A similar course, “VITA: The Socioeconomic Status of Working Americans in Lancaster and Beyond," will be taught in the spring semester by Economics Professor Sean Flaherty, Weiss College House Don. It will examine some existing government programs and public policy proposals designed to enhance the circumstances of and opportunities available to American workers, including the federal Earned Income Tax Credit that allows qualifying residents to reduce the amount of taxes they owe, a key element of the VITA program.  All students must be trained to prepare tax returns as part of the community-based learning component of this course.

The United Way screens clients and books their appointments at the F&M tax preparation location. Student volunteers greet the clients when they arrive at the student center, and student translators are available as needed.

United Way also will provide its own, as yet un-named, site coordinator, trained in tax law and tax preparation, to oversee operations and partner with Gordon Heller, who will review all returns before they are sent to the IRS.

Steve O'Neill, United Way's VITA program coordinator, said his organization also plans to have community volunteers experienced in tax preparation working with F&M students.
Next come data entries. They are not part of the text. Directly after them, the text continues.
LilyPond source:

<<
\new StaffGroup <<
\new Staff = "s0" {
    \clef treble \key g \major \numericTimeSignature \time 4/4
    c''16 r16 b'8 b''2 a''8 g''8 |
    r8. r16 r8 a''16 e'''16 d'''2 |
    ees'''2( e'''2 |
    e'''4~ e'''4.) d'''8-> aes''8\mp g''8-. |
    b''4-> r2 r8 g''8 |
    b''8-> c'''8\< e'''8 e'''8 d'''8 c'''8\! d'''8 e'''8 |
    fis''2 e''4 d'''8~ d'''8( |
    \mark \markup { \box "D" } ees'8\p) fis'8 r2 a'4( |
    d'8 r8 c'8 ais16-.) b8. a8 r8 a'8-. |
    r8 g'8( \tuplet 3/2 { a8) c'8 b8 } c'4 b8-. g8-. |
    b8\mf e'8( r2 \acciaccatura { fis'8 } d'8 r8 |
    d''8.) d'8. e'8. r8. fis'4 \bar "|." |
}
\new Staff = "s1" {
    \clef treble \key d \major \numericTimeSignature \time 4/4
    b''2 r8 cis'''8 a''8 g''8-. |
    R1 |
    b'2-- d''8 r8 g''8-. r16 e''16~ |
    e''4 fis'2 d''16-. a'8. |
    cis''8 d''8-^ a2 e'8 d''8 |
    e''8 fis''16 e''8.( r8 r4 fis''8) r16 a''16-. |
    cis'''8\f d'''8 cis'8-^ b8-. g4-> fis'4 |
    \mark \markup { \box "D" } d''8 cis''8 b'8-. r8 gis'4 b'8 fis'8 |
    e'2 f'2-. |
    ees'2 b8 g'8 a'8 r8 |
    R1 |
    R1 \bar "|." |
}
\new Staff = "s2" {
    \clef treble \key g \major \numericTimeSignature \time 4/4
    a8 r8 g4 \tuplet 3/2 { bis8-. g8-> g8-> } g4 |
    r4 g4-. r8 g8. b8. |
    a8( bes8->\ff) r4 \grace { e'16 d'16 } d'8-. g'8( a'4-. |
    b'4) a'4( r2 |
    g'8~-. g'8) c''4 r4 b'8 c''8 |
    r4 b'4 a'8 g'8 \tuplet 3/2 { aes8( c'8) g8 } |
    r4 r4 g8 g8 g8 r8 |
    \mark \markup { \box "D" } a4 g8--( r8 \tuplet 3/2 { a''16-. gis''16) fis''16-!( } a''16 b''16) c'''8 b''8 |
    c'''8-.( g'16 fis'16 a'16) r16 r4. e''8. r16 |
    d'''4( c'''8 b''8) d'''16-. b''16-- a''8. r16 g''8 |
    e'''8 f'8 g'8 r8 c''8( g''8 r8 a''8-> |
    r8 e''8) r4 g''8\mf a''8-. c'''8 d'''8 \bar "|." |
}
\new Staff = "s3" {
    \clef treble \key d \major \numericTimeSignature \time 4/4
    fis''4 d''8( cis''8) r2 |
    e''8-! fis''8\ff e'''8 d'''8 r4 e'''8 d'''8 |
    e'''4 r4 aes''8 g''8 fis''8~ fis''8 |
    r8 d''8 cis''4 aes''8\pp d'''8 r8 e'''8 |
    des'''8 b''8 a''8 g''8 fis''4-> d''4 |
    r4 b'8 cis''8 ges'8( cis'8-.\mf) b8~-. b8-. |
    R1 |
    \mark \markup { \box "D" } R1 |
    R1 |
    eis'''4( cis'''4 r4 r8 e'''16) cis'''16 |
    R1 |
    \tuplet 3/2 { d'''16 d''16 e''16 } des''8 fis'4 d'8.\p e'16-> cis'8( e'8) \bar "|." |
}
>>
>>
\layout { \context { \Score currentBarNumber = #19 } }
"The volunteers come from a variety of backgrounds," O'Neill said. "A lot of retirees, a lot of working professionals and some other college students."

The number of clients at F&M's VITA site has increased each year since the VITA site opened, O'Neill said.

"We often see pretty large refunds coming back to our clients," he said. "Even more impactful than that is the money being saved. Each client that comes through our door is saving about $200 (in tax-preparation fees)."

Last year, F&M student tax preparers saved their taxpaying clients $83,000 in tax-prep fees and helped them realize $589,000 in refunds.

"We get people from all different financial backgrounds," Machlis said. Not everyone qualifies for a refund, though. "There have been tears and there has been happiness."